I have a Western Digital MyBook Essentials 500GB drive on my 211K and it's working great. Seagates have a sleep issue you have to disable for reliable operation as a DVR drive.


----------



## surfdude85 (Jul 26, 2008)

so I went out to the local "big box" joint and got me a wd 500gb drive. I hooked it up and got with dish to get it set up. Seems to be working great, but I have a few questions. Is it supposed to be blinking all the time(even when it's not recording). do i need to turn it off when I am not using it to record? Any other precautions I need to take to make sure every thing will run great? thanks for any help...


----------



## GravelChan (Jan 30, 2005)

surfdude85 said:


> so I went out to the local "big box" joint and got me a wd 500gb drive. I hooked it up and got with dish to get it set up. Seems to be working great, but I have a few questions. Is it supposed to be blinking all the time(even when it's not recording). do i need to turn it off when I am not using it to record? Any other precautions I need to take to make sure every thing will run great? thanks for any help...
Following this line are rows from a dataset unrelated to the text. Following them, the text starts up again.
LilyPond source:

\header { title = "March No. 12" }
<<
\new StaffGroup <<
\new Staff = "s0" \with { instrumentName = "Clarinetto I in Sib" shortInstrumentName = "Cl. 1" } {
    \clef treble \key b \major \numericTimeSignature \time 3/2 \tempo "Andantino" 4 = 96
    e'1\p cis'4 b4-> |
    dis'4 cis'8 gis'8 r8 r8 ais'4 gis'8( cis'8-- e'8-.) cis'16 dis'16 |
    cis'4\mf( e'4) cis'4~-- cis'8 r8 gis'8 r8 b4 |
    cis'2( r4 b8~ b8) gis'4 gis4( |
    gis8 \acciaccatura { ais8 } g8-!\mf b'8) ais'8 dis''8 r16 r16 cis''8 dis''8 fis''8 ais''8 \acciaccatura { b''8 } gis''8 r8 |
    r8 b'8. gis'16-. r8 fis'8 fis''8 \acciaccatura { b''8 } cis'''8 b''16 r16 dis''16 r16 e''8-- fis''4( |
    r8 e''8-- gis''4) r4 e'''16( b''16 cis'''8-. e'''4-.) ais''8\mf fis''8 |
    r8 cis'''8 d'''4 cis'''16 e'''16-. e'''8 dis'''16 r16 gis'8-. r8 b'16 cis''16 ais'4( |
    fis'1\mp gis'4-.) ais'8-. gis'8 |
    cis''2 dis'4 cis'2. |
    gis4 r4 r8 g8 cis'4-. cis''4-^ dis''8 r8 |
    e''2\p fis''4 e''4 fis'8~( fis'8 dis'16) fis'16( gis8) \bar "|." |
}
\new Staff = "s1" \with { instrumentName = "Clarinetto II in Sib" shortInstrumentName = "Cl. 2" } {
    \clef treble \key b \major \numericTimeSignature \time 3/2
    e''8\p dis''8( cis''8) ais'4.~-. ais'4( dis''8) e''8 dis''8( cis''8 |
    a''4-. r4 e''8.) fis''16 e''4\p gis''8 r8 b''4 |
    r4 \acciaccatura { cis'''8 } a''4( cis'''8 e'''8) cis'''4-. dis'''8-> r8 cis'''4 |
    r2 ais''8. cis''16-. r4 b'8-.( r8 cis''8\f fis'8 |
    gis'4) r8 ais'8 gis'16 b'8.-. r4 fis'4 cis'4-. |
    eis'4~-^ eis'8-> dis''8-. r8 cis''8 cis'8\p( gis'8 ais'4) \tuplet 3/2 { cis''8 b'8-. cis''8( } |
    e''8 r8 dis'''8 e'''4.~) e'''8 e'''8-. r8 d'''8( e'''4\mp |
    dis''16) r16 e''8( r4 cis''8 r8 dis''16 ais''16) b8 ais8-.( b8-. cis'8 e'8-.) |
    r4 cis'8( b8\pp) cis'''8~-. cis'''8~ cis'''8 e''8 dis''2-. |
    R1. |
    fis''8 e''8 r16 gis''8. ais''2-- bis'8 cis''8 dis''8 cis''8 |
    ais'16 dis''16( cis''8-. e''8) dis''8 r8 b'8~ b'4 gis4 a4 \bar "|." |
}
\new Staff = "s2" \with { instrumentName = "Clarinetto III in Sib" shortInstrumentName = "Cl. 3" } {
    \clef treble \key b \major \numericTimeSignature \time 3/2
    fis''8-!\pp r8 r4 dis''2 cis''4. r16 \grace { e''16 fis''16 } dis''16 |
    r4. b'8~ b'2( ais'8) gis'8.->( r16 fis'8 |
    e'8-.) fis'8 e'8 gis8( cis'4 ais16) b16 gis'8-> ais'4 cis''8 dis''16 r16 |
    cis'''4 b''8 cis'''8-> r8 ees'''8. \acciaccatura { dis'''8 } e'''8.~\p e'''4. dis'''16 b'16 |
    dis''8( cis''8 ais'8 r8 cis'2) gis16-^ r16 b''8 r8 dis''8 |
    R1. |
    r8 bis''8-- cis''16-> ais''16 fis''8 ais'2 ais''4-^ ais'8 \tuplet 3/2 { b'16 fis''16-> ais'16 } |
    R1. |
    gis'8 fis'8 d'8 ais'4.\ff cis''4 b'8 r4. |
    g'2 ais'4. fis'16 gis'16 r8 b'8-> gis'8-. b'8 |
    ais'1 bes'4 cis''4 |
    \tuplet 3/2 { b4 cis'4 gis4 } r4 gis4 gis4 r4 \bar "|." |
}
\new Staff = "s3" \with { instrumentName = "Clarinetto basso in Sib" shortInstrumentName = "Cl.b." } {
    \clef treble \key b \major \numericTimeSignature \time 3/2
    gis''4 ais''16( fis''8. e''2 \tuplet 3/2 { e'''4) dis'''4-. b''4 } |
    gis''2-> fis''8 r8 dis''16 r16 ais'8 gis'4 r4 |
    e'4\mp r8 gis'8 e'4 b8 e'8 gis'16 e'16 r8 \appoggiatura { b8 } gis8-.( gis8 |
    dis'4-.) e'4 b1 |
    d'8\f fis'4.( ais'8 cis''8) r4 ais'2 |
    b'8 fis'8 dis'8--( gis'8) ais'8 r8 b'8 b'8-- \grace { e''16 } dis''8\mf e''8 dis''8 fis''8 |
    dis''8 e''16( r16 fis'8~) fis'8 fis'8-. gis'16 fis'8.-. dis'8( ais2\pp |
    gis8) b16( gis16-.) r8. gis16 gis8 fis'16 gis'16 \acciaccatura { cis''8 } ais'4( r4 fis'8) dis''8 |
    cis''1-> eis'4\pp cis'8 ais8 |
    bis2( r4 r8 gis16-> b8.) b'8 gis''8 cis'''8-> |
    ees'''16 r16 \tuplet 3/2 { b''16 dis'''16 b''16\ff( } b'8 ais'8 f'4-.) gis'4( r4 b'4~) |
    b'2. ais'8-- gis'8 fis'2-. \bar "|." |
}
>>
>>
But, it is recording all the time, that's why you can skip back. It records about an hour then simply deletes anything over an hour old. If you change channels it will delete whatever you were watching and start over. Do not turn the EHD off as that is where the 9 day guide is kept, turning it off will cause the 211 to revert to the 2 day guide.


----------



## Dario33 (Dec 15, 2008)

I just my WB My DVR Expander 500gb in the mail today. Had it set-up and activated in under 10 minutes.


----------



## BernieL (Oct 30, 2009)

I have two VIP211s and two VIP211ks and added a 1TB Seagate Expansion External Drive to each of them about a month ago. No problems whatever with any of them and set up went very smoothly. Each provides 98+ hours of HD or 393 hours of SD recording. I connected them with a 6 ft. usb cable so that they could be placed where they could be in well ventilated, relatively cool locations. I have been very pleased with the four DVRs I now have use of. Cost of Seagate EHD was $104 each.


----------



## karrank% (Sep 20, 2009)

considering this --(oops, can't post URL yet)--Western Digital Element 1TB EHD with power brick and usb port

to use with my 211-k 

seems to satisfy the specs as stated on the Dish website.

Any info you have to share on this would be appreciated, thanks.


----------



## dragon342 (Oct 31, 2009)

karrank% said:


> considering this --(oops, can't post URL yet)--Western Digital Element 1TB EHD with power brick and usb port
> 
> to use with my 211-k
> 
> ...


Oh! yes, you can find the list of compatible hdd on the dish website!, Just make sure that the sleep function on the hard drive that u have is off to prevent the Hiccups!:grin:


----------



## karrank% (Sep 20, 2009)

dragon342 said:


> Oh! yes, you can find the list of compatible hdd on the dish website!, Just make sure that the sleep function on the hard drive that u have is off to prevent the Hiccups!:grin:


thx, my idea is to have a lo-power/low noise drive to avoid that issue.

Was curious the dish site says ehd with >1 platter "may not be recognized"
which has me concerned 'coz most of the larger capacity ehds are multi-platter affairs if I'm not mistaken.

-Anyone have any input/experience on this they wish to share?

-thx


----------



## BobaBird (Mar 31, 2002)

The EHD must be "single LUN," basically one drive in the case. The ones that get to high capacity by adding a second drive, identifiable by their wide case, are generally to be avoided for Dish EHD use.


----------



## karrank% (Sep 20, 2009)

Thanks! 
LUN mystifies me at the moment.
LUN not equal to platter then I take it? I've read other posts that say their 640gb-1tb ehds are perfectly compatible w/ the 211-k; so apparently I'm misinterpreting the dish site requirements (there's a big surprise!)

anyway, thinking of the WD Element 640GB or 1TB and wondering if anyone has experience with one of those (noise, power consumption, heat, reliability, compatibility)

again, thanks for looking!


----------



## Jim5506 (Jun 7, 2004)

Single LUN means there is only one spindle in the case, as was stated some high capacity drives have two physical drives in the case, these will not work inless they are configured with a hardware RAID0 (mirrored).


----------



## karrank% (Sep 20, 2009)

Thanks! 
Tried unsuccessfully to comprehend the Wikipedia entry--an acronym defined by other acronyms in Jargonese apparently. Ordered the WD 640GB MYbook Essential. I'll report back with any progress.


----------



## karrank% (Sep 20, 2009)

Got a WD 640GB MyBook Essentials plugged it in last night; went onto chat and the rep took my $39.99, authorized, formatted, running no prob so far, test record was The Curse of the Jade Scorpion.

Bwaaahaahaa forgot how funny that was. 

Could definitely get used to this.

Anyway, thanks for the help, all. 

btw, the WD is very very quiet. NOT SILENT, but inobtrusive in our living room. Pretty much have to get my ear right up to it to hear it. Obviously generates some heat, but not nearly as much as I'd feared, not as much as a light bulb even. Just sits on the shelf, looking like another book (MyBook, duh!)

Staples says they're clearing these out right now, so for a low-end intro to the DVR scenario, gotta say it's working for us!


----------